After Kalki, the surviving Aryan will realise that the immeasurable universe wasn’t designed to visit it as the mad earthling of the 20th and 21st century fantasised, but to know himself to the extent of knowing the universe and the Gods. In the trillions of galaxies each intelligent species stays at home, on its own planet, given the impossibility of crossing those billions of light-years of distance with manned devices—a pointless enterprise because the men we would leave behind would remain forever inaccessible. These are the words I like best from Zarathustra: I love those who do not first seek behind the stars for a reason to go under and be a sacrifice, but who sacrifice themselves for the earth, that the earth may some day become the overman’s.

Hitler also said that over-humanity could only be achieved by the Aryan on Earth…

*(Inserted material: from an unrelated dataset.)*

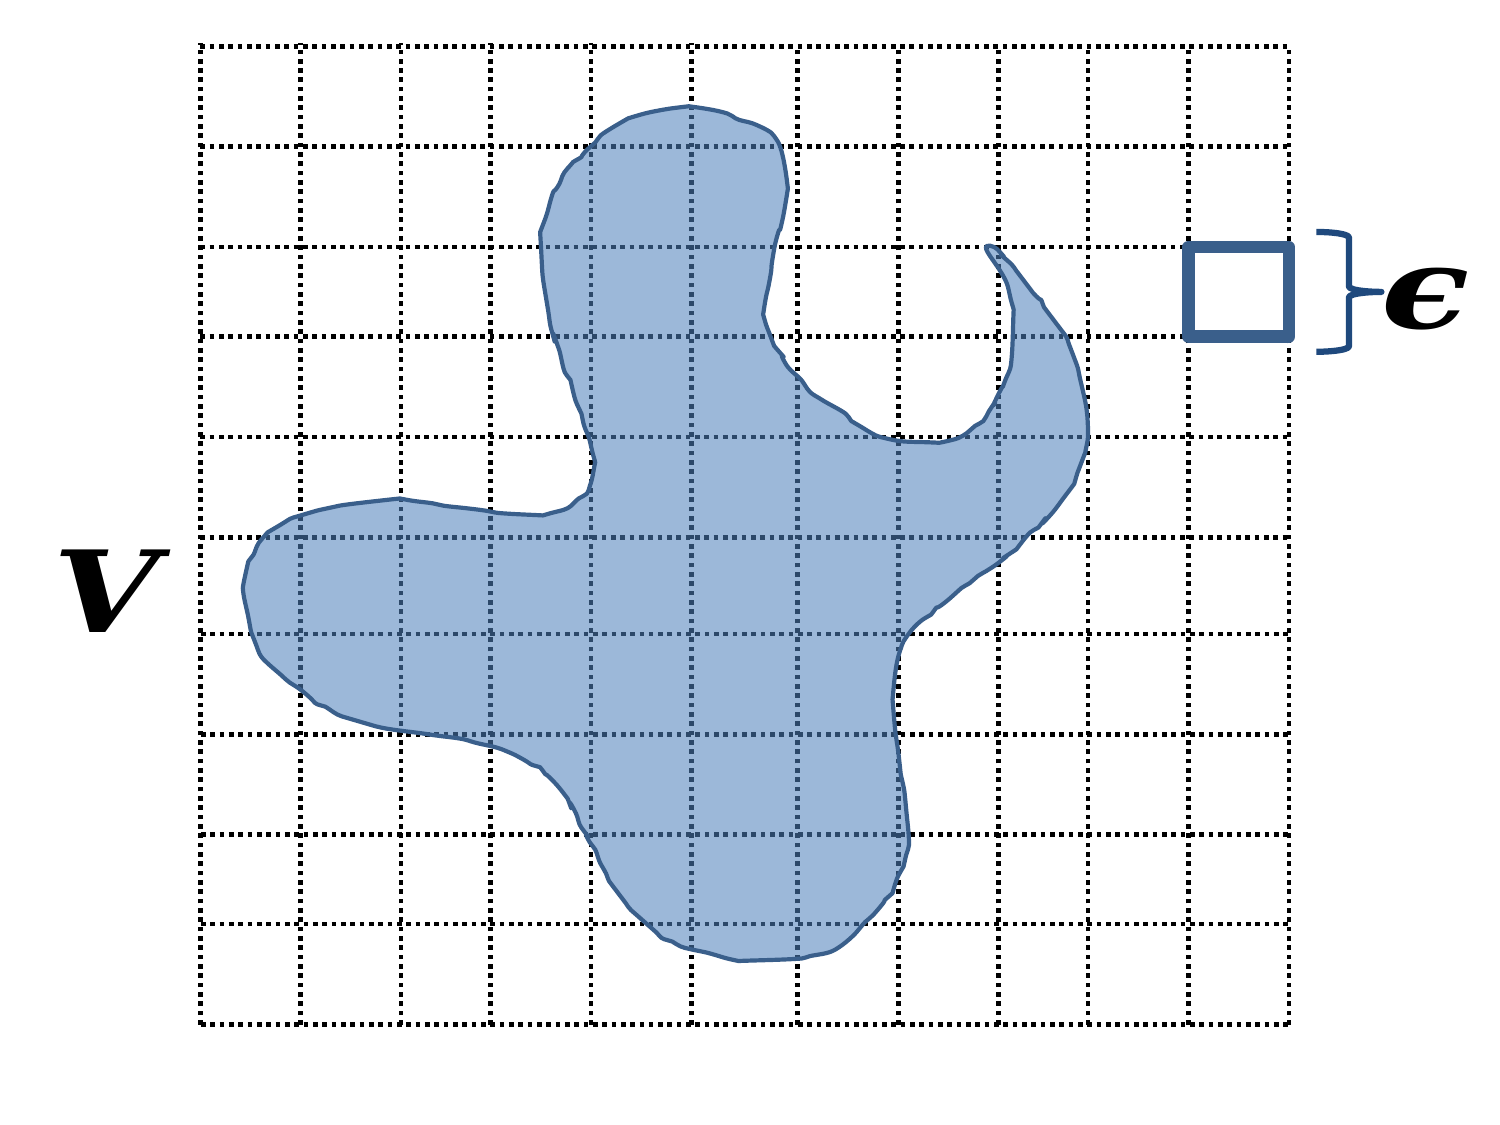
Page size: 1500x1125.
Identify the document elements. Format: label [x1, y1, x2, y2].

In the 1880s only Peter Gast, the enemy of the Church, became a kneeling apostle, and about Zarathustra he wrote to his mentor something the latter loved: ‘Of this book one must wish to spread it like the Bible’. Gast was unaware that this was impossible insofar as Nietzsche’s was an artificial religion; a true religion, as Savitri Devi tells us, comes into being only when it arises spontaneously from the collective unconscious (like National Socialism).

Nietzsche’s Zarathustrian defence mechanism was very similar to my own. When in the 1980s, a century after Nietzsche’s mental agony, I tried to exorcise my parental introjects I fell into the greatest hells because I didn’t yet realise—as Nietzsche’s Amor fati—that the mechanism I elaborated was also a kind of neo-theology inspired by New Testament stories. I have spoken at length about this in the last chapter of my Hojas Susurrantes and need not summarise it here.

When Nietzsche was buried, his friends surrounded his grave and recited some of Zarathustra’s poems.